---- Study material

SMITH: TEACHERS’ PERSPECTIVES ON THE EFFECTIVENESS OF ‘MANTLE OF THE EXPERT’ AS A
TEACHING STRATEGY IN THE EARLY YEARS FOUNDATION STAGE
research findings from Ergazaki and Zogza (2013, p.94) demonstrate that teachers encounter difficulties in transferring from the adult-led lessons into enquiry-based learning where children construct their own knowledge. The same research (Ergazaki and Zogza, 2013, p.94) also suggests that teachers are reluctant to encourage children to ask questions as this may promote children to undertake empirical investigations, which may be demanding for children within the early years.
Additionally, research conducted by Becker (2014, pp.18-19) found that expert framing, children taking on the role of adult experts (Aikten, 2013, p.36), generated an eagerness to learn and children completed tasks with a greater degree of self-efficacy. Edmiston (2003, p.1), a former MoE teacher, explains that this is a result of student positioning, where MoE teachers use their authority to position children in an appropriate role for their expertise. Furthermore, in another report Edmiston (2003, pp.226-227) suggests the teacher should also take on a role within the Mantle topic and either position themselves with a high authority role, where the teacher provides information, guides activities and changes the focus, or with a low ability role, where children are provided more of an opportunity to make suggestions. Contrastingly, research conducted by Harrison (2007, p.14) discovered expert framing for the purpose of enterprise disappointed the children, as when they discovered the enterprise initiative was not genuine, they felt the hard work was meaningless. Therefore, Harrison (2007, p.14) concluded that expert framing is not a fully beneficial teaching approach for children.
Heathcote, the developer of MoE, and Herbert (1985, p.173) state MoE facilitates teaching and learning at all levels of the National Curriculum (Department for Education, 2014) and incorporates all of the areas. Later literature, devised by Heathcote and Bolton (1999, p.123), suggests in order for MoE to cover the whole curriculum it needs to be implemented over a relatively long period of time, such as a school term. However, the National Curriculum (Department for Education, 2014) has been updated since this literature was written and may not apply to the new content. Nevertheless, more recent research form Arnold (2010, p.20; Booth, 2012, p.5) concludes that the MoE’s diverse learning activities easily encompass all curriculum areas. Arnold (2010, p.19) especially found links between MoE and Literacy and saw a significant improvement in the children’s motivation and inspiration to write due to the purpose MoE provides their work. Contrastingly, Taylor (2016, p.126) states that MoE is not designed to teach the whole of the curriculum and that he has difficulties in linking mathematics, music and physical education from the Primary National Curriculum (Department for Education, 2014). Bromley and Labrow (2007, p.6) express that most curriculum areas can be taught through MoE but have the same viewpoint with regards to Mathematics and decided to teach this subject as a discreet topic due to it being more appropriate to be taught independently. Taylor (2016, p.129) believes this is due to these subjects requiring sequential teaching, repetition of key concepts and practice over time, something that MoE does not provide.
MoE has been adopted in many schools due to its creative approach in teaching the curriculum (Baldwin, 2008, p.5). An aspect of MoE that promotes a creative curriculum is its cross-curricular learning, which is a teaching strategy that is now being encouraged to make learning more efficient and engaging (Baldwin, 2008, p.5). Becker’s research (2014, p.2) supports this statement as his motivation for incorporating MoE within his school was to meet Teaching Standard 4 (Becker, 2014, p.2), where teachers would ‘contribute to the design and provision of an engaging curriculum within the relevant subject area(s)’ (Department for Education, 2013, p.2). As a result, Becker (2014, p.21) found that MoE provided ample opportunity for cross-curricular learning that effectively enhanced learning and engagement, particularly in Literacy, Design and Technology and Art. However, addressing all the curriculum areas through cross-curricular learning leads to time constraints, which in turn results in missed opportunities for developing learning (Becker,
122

--------

Include the first line, the line containing "TEACHING STRATEGY IN", and every line between them, copied exactly from the material above; output no other line.

**Response below**:
SMITH: TEACHERS’ PERSPECTIVES ON THE EFFECTIVENESS OF ‘MANTLE OF THE EXPERT’ AS A
TEACHING STRATEGY IN THE EARLY YEARS FOUNDATION STAGE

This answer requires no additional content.